▶ **EXCERPT TO READ**
□ □ □
Everton vs Watford (Friday, 7.45pm)
After winning their first four Premier League encounters with Watford between 1999 and 2007, the Toffees have failed to win any of their last three (D2 L1).
The big talking point: Attitude. Although not of great consequence, Ronald Koeman will have been less than impressed with what he saw in south Wales last week. Everton were almost flippant in defeat to Swansea and lost by virtue of being outworked. So in this, their last home game of the season (and Romelu Lukaku’s last appearance in blue at Goodison - or at least this particular shade of blue), Koeman will see a chance for his players to put those wrongs right.
What will happen: He'll likely get that reaction, too. Watford, more understandably, have been slumped on the beach for a while, so this will likely prove the perfect way to draw the curtain on Goodison for the summer. Pay particularly attention to Lukaku, as well. He was particularly underwhelming at the Liberty Stadium and, as ever, that's prompted a discussion about what he’s actually worth to the clubs who reportedly carry an interest in signing him. A strong response against a soft opponent seems a sensible bet.
What won’t happen: Clues as to Everton’s shape next season. There are a lot of rumours circulating about the club’s summer transfer activity and, with Lukaku’s departure set to generate a club-record revenue, they have the resources to conduct a wholesale rebuild. The next time this team appears at Goodison Park, expect it to look very different.
West Brom vs Chelsea (Friday, 8pm)
Chelsea have had a player sent off on their last two Premier League trips to The Hawthorns – John Terry last season and Cesc Fabregas in 2014/15.
□ □ □
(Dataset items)

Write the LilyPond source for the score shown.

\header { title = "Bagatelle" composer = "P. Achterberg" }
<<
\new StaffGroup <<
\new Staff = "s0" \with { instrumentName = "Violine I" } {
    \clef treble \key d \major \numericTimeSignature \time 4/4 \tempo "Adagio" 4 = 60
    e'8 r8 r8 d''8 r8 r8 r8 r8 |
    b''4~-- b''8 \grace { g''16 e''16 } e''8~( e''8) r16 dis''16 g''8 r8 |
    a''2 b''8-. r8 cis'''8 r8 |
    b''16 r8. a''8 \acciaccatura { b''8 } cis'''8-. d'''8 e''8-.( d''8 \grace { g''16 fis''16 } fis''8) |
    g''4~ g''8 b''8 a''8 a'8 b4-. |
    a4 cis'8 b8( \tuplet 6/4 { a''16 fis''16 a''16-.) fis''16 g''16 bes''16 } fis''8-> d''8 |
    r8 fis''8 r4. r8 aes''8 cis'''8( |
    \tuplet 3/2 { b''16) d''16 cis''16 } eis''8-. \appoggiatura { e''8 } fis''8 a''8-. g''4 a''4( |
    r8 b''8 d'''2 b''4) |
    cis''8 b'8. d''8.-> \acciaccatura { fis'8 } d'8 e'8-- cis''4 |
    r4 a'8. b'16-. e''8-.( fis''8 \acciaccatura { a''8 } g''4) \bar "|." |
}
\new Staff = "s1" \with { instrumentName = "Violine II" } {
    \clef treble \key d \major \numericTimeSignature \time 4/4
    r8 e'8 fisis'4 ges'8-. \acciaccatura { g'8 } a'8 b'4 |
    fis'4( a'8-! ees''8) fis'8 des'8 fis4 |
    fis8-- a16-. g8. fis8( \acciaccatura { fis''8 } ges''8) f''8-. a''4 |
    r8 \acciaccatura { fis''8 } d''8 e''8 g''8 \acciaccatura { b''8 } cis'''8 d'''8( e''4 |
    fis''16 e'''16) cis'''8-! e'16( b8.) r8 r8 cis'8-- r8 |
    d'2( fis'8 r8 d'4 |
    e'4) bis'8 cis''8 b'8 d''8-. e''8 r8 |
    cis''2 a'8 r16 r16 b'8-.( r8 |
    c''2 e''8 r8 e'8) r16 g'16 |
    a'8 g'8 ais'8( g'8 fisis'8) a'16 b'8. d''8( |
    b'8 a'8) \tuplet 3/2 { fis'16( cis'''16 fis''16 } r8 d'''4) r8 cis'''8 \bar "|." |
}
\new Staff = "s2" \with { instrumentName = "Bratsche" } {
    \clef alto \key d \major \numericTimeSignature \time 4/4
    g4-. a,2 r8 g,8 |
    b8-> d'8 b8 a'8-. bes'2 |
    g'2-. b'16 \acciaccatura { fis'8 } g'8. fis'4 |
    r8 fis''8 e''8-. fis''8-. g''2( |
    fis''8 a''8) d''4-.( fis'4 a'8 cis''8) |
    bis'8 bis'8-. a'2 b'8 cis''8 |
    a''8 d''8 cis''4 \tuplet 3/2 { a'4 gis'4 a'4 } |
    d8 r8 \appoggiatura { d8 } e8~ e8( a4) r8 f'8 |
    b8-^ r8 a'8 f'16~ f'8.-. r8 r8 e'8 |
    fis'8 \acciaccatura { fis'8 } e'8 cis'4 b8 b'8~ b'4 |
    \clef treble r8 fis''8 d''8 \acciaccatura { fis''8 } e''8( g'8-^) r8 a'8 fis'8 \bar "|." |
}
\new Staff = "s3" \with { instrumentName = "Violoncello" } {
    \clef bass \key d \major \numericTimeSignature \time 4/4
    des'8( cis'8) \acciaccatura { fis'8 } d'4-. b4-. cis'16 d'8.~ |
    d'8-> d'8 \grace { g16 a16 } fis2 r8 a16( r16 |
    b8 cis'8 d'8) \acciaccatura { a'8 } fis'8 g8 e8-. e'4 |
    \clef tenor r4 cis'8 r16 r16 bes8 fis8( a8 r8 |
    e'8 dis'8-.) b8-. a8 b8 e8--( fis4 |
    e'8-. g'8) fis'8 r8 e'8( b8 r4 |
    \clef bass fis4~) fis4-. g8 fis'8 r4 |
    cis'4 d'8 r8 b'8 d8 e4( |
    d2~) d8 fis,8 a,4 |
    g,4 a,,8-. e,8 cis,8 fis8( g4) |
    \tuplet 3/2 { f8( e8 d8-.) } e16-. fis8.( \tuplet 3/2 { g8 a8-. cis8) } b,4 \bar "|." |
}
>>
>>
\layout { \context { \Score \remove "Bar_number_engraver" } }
□ □ □
▶ **EXERCISE SET**
[1] Which two Chelsea players does the match preview say were sent off on the club's last two Premier League trips to The Hawthorns?
[2] Print the part of the match preview starting with "What will happen: He'll" and going on through "look very different.".
The dataset lines aren't needed for anything here.

▶ **ANSWERS BELOW**
[1] John Terry and Cesc Fabregas.

[2]
What will happen: He'll likely get that reaction, too. Watford, more understandably, have been slumped on the beach for a while, so this will likely prove the perfect way to draw the curtain on Goodison for the summer. Pay particularly attention to Lukaku, as well. He was particularly underwhelming at the Liberty Stadium and, as ever, that's prompted a discussion about what he’s actually worth to the clubs who reportedly carry an interest in signing him. A strong response against a soft opponent seems a sensible bet.
What won’t happen: Clues as to Everton’s shape next season. There are a lot of rumours circulating about the club’s summer transfer activity and, with Lukaku’s departure set to generate a club-record revenue, they have the resources to conduct a wholesale rebuild. The next time this team appears at Goodison Park, expect it to look very different.